First off, if you haven’t seen Prison Obscura at Evergreen Gallery, or Selections from Captured Youth, at Galerie Fotoland (along the wall outside Photoland), you have until Mar. 2 to catch them!
If you don’t make it, though, don’t worry, there will be more art soon! Evergreen Gallery is going to be hosting a show celebrating the anniversary of Evergreen’s Longhouse, but they’ve been stingy with the details so far. All I can tell you is that it will be up sometime in March, and it’ll be a cool look at some Evergreen history. Look out for coverage of this exhibit closer to its opening date.
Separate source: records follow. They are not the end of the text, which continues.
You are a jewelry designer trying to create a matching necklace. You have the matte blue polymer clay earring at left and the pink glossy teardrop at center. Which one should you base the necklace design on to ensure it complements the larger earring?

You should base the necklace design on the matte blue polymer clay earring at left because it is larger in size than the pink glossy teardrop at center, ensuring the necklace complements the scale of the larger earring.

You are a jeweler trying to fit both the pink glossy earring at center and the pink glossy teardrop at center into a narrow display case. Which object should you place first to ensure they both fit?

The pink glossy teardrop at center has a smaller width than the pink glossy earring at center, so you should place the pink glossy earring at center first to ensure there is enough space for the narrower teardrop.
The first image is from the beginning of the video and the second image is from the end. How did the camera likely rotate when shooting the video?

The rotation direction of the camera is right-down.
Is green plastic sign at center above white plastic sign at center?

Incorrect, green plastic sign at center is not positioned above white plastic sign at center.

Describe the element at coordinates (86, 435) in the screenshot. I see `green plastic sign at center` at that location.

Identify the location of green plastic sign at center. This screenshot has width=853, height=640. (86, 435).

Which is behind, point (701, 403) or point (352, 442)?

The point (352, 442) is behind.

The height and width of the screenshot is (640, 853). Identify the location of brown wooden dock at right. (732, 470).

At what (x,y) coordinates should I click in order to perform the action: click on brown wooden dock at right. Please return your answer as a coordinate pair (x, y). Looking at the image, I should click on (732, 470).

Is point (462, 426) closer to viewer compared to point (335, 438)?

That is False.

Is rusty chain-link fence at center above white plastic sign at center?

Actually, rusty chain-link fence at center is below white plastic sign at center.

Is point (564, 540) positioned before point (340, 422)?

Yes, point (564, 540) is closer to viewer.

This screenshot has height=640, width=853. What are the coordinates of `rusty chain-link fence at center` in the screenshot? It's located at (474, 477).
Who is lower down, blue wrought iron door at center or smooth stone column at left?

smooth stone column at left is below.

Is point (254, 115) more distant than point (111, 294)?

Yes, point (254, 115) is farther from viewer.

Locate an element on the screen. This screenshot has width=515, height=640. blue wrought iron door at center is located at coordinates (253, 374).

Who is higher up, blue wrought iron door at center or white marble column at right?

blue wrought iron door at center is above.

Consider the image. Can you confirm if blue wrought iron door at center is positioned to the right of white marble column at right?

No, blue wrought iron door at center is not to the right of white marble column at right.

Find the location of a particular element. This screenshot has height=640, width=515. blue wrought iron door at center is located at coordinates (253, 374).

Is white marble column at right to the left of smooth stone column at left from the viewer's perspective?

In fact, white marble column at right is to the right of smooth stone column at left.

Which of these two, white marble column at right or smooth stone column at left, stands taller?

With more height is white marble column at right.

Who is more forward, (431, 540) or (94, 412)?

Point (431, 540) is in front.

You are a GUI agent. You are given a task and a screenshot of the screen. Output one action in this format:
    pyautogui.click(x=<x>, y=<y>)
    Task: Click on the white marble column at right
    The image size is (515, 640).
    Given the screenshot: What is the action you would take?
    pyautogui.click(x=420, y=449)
I do have details about a photography exhibit going up at Galerie Fotoland, though.The series, Women in the Trades, features portraits of Washington State women working in the trades, meaning they have amazingly badass jobs like ironworker, lineman, butcher, and heavy-equipment operator.
Seattle Times photographer Bettina Hansen teamed up with writer Susan Kelleher to interview and photograph ten different women at their job sites. Hansen chose to use a four-by-five film camera in order to “slow the portrait process down and give it weight,” resulting in timeless, incredibly detailed images.
The process of shooting with a 4×5 camera requires a lot of skill and careful attention. The bulk and vintage feel of the camera confers respect onto the subject, as they are required to sit for a formal portrait. I could write all day about this amazing process, but the point is it results in some amazing images with a lot of love and hard work poured into them.
Each print is accompanied by a vignette written by Kelleher. These words give insight into each woman’s experiences in traditionally male-dominated spaces, emphasizing the empowerment they’ve found in their work. Many of the women remark on the tangible accomplishments they’ve made, and how these accomplishments give them a sense of purpose. Many went from minimum wage jobs and frustration with barely getting by or being dependent on spouses, to making a solidly middle class wage and having financial freedom, often for the first time in their lives.
One woman, a single mom, was able to put her two children through college and buy a home. Another remarked that she would, like her grandfather, be able to ride through Seattle and point to all of the buildings she’d helped construct.
You can see Women in the Trades Mar. 4 – Apr. 24. It’s on the wall outside Photoland, so it’s open whenever you can get into the Library!